Senator FINDLEY (Victoria) (Honorary Minister) . - Senator W. Russell has stated that he is satisfied that the proposed definition would materially assist Customs officers in defining fancy boxes. They are extremely desirous that the schedule shall be passed as submitted, because they find it exceedingly difficult at times to do full justice to importers and to the Act. Here is an anomaly in connexion with the matter under discussion. Pins which are imported in fancy boxes from Great Britain are admitted duty free, but the boxes are liable to a duty of 25 per cent. ; when pins are imported in fancy boxes from Germany, the pins and the boxes are subject to a duty of 5 per cent. There is an anomaly which it is desired to rectify.

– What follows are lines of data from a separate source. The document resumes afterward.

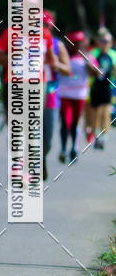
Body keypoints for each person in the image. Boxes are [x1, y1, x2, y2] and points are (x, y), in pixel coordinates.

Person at [58, 32, 98, 163]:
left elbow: (97, 74)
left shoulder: (88, 56)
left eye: (80, 43)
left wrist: (88, 62)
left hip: (80, 95)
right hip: (64, 94)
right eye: (74, 43)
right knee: (66, 121)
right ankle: (64, 149)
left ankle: (73, 149)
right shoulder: (64, 55)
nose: (77, 46)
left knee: (76, 122)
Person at [42, 11, 70, 180]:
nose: (43, 29)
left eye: (46, 26)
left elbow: (68, 69)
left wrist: (55, 64)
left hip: (51, 93)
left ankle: (41, 157)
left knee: (48, 139)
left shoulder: (58, 45)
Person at [90, 29, 116, 149]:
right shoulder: (94, 53)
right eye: (102, 41)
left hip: (107, 87)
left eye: (106, 41)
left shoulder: (113, 55)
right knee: (95, 113)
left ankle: (104, 137)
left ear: (111, 42)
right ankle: (96, 135)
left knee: (105, 112)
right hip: (95, 87)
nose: (104, 43)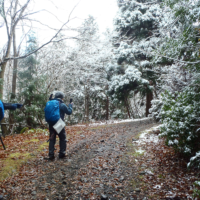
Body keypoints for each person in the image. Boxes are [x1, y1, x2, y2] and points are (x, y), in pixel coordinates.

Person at [47, 91, 73, 160]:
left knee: (52, 139)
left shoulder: (51, 102)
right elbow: (69, 112)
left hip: (51, 122)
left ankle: (51, 155)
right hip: (59, 123)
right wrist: (70, 106)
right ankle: (62, 154)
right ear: (62, 98)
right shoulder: (61, 104)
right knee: (62, 138)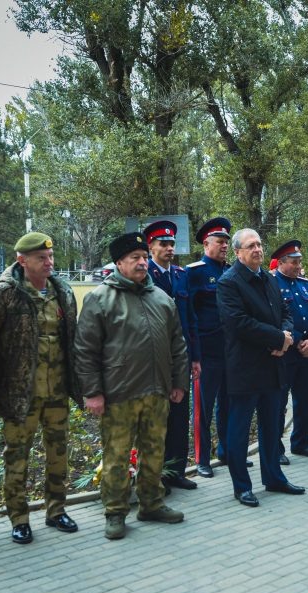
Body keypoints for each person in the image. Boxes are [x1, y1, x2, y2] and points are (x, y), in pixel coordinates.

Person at [0, 232, 81, 545]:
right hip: (21, 394)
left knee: (58, 454)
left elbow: (72, 340)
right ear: (22, 260)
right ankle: (19, 517)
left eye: (51, 257)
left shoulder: (62, 291)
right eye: (41, 258)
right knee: (17, 458)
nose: (49, 262)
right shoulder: (5, 294)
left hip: (57, 390)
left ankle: (56, 510)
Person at [75, 232, 188, 539]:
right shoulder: (100, 298)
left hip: (157, 391)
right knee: (117, 456)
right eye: (134, 258)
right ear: (119, 263)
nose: (142, 263)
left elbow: (178, 345)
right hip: (119, 394)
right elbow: (85, 350)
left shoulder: (161, 299)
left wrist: (178, 382)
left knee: (154, 452)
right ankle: (115, 512)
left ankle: (151, 503)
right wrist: (93, 392)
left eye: (143, 257)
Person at [217, 228, 305, 507]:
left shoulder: (267, 278)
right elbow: (238, 323)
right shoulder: (229, 282)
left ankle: (274, 477)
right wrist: (278, 338)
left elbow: (286, 311)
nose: (257, 249)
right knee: (240, 428)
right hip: (246, 366)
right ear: (237, 252)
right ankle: (241, 486)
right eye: (251, 245)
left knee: (271, 425)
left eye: (259, 244)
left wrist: (286, 337)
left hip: (274, 364)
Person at [144, 220, 199, 491]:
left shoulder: (180, 275)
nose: (168, 248)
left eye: (171, 244)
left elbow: (190, 320)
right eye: (162, 244)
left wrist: (195, 357)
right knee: (157, 418)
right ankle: (157, 475)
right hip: (156, 357)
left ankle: (176, 471)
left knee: (179, 416)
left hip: (181, 356)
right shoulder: (145, 276)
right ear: (150, 246)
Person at [187, 217, 233, 478]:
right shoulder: (195, 272)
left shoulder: (229, 272)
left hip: (229, 351)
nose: (225, 245)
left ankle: (226, 452)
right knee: (202, 409)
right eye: (220, 241)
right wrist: (194, 354)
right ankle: (202, 459)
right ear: (206, 243)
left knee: (227, 404)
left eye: (227, 241)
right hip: (206, 352)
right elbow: (189, 314)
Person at [272, 239, 308, 460]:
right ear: (282, 262)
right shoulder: (272, 283)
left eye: (299, 261)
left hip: (307, 352)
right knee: (279, 403)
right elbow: (278, 318)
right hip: (286, 352)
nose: (298, 266)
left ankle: (301, 442)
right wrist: (299, 339)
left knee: (305, 402)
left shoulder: (303, 284)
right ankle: (276, 448)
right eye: (294, 262)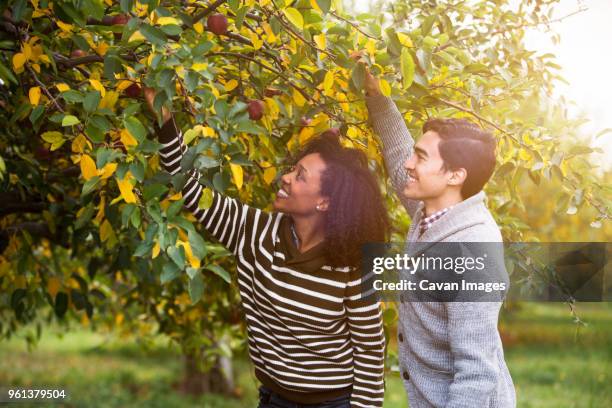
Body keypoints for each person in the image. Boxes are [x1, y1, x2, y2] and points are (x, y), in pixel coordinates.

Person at [144, 88, 388, 408]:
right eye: (292, 169)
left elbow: (370, 352)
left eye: (300, 177)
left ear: (325, 201)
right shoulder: (252, 231)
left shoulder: (354, 265)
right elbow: (188, 185)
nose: (285, 178)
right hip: (273, 398)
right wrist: (164, 118)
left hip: (334, 402)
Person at [361, 66, 516, 407]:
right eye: (415, 153)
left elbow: (477, 372)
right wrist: (377, 96)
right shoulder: (433, 212)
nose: (409, 165)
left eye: (422, 157)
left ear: (455, 175)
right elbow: (399, 153)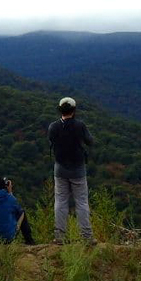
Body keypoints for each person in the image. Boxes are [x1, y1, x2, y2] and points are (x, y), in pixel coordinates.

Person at [48, 97, 95, 244]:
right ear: (74, 110)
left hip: (60, 168)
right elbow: (90, 141)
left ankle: (60, 237)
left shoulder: (53, 127)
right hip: (78, 168)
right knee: (81, 202)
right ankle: (86, 236)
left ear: (60, 110)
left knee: (61, 202)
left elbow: (51, 141)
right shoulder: (80, 125)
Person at [0, 176, 36, 244]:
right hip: (7, 238)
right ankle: (29, 240)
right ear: (4, 185)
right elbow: (17, 209)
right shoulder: (10, 198)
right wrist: (10, 192)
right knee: (22, 212)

Senator Vardon - I do not see how the Department can rectify it without a definition.

Senator FINDLEY - Every importer knows what fancy boxes are according to the departmental definitions laid down in this booklet.

Senator W RUSSELL (SOUTH AUSTRALIA) - We want a definition in the Act.

Senator FINDLEY - We cannot embody a definition in the Act. Any person who is in doubt as to how certain articles should be defined, or as to what duties are payable, has only to consult this booklet, which is his guide.

Senator Vardon - And that is made up after some article comes in.

Senator FINDLEY - When the difficulties are found out. Surely Senator Vardon is not vain enough to imagine that he ran frame an amendment which will, for all time, provide for every fancy box that can be devised. It would be impossible for any honorable senator to do so. The departmental officers have had years of experience of this work, and have formulated their own working definition.

Senator W RUSSELL (SOUTH AUSTRALIA) - It is left to the imagination.

Senator FINDLEY - No, it is not. The departmental definition is in print, so that every importer can understand it. I trust rhat the Committee will not agree to the amendment.